Thursday, December 3, 2009

Great appointment!

We were able to see out little bean just dancing around. My Dr. joked that he/she must have known we were watching. The Bean was actually kicking his/her legs straight up and down... it was hysterical.

I was really able to breathe a huge sigh of relief.

Pinch me.... is this for real?

First OB appointment today.

And I am petrified. You would think that with how sick I have been, I would feel reassured that there is a healthy baby in there, but , I don't know. It is just so hard to believe that we are going to be the lucky ones this time. I am just so afraid that we are going to get there and it will be more bad news and heartache.

I hope at some point I will feel less guarded and I can relax and enjoy this pregnancy.

Friday, November 27, 2009

A lot to be thankful for...

I have been so miserable with my "all day" morning sickness, that I don't feel like I have been as grateful as I should be for this little bean growing in my belly. Due to said sickness, I missed Thanksgiving yesterday and I spent it on the couch. But, even though I was not feeling well, I got teary-eyed thinking how lucky I am.

We have a 10 week appointment with my OB ( first one with the OB!) this coming Thursday. I can't wait to see our bean again. I just pray that everything is okay. I am actually really nervous.

In other news, I started Zofran for the sickness. In many ways, it has helped tremendously. I was warned that it causes extreme constipation. Well... my body has clearly always been a freak... so I have, um, the opposite problem.

I guess one way or another... I am destined to spend a great deal of this pregnancy in my bathroom! LOL!

Sunday, November 22, 2009

Feeling guilty...

I feel so blessed that we have made it this far in this pregnancy. Particularly with our weird betas and the bleeding scare of last weekend. I still can't believe this is my life.

But, I am sick. Really sick. I never deluded myself into thinking that just because I suffered from IF that I would not hate feeling sick, but now that it is happening, I feel guilty. On the one hand, I am really glad that I feel something... it is reassuring.

But, I have rotated between the couch, the bathroom, and my bed... since Thursday night. I could not stop throwing up long enough to get my act together to go to work on Friday.

Last night, I was so violently ill, I seriously think that I pulled a muscle getting sick.

Nothing helps and I can't keep anything down. I keep obsessing over dehydrating and the massive headache I have tells me that I am on my way.

I feel like the only thing I should feel is joy... and I do... but I feel so guilty that I feel so miserable.

Monday, November 16, 2009

Disbelief....

We went for our u/s today...

and we have a beautiful little bean that is measuring perfectly. We were able to see and hear the heartbeat... that was so amazing.

I am still scared to death... and know we have a long road ahead of us....

but for now...

I am pregnant. :)

Sunday, November 15, 2009

Spotting

Ugh. What a day. I started spotting this morning. At first bright red and then brownish. I called the RE and he said that this is not much they can do. He said to take it easy today and to come in tomorrow if I am still spotting. I am also cramping pretty badly.

I am so pissed at myself for even having the tiniest bit of hope. When we saw the sac last u/s, I really was starting to think we had a chance- despite our screwy #s.

Unfortunately, I am pretty sure how this is going to end- with more heartache.

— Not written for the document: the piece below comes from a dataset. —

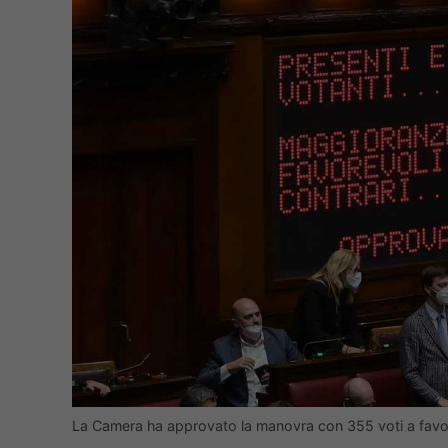
La Camera ha approvato la manovra con 355 voti a fav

Saturday, November 14, 2009

Oy.

I am honestly a bit of a wreck. I usually handle myself better in stressful situations, but it has become increasingly obvious to me how much I want THIS pregnancy.

I am so, so scared that we are going to once again walk out of that u/s room on Tuesday, completely devastated and wondering what the heck to do next. I am not sure how I will begin to handle it.


I do have to say, I have been plagued by daily nausea. My ride to work each day has happened with a plastic "just in case bag" on my lap.

With my luck, this is not morning sickness, but the damn flu.